TASK ITEM
From the line with "ABC Corp: 50 -> 40" through the line with "Innovate Solutions: 15 -> 26", inclusive, return each line of the data below exactly and leave the rest out.

ENTRIES SUPPLIED
• • • •

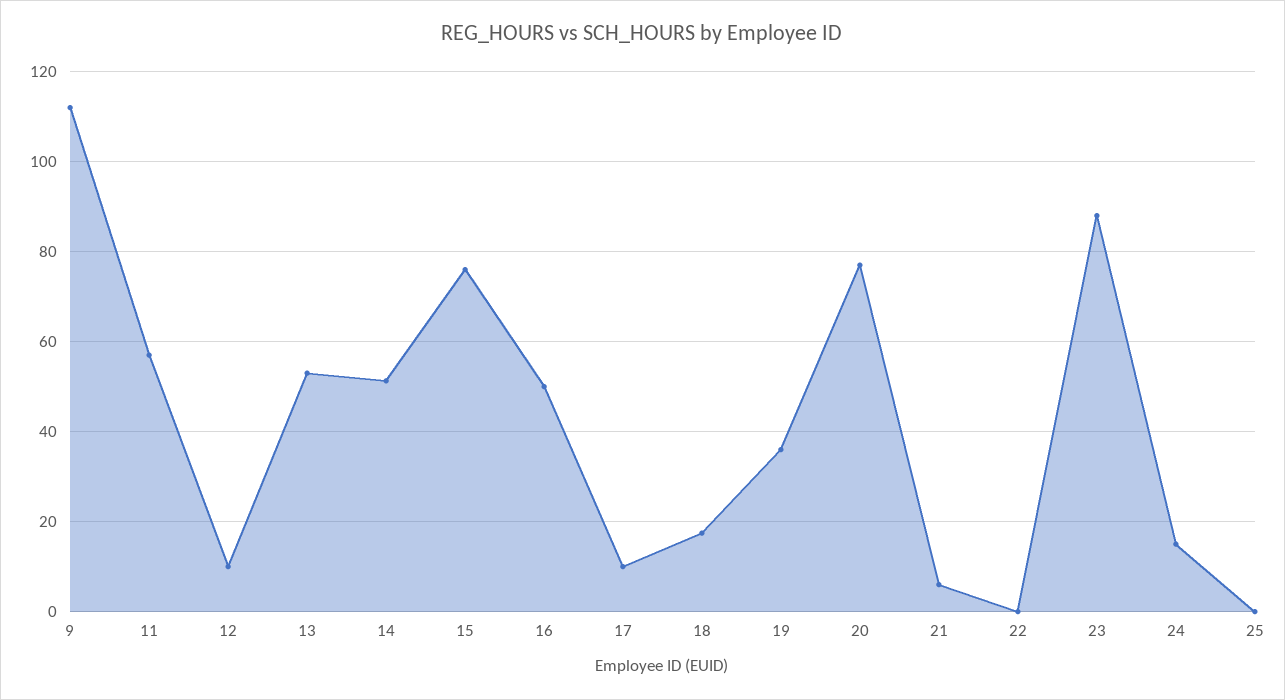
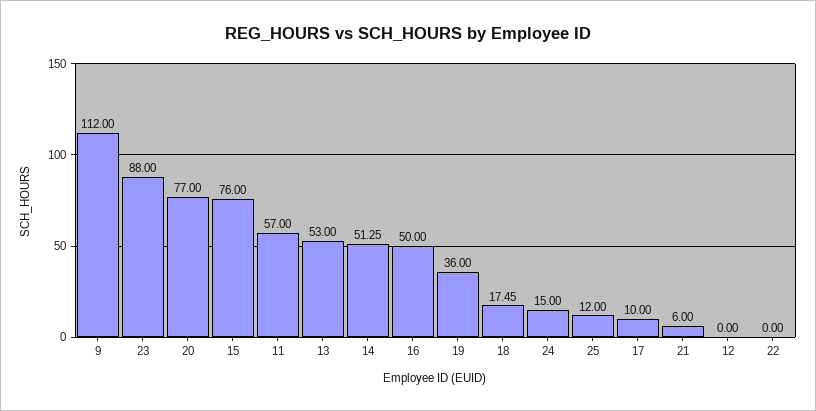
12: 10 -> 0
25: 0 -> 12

• • • •

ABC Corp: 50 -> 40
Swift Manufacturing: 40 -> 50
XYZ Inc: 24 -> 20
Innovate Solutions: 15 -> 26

• • • •

EXPECTED ANSWER
ABC Corp: 50 -> 40
Swift Manufacturing: 40 -> 50
XYZ Inc: 24 -> 20
Innovate Solutions: 15 -> 26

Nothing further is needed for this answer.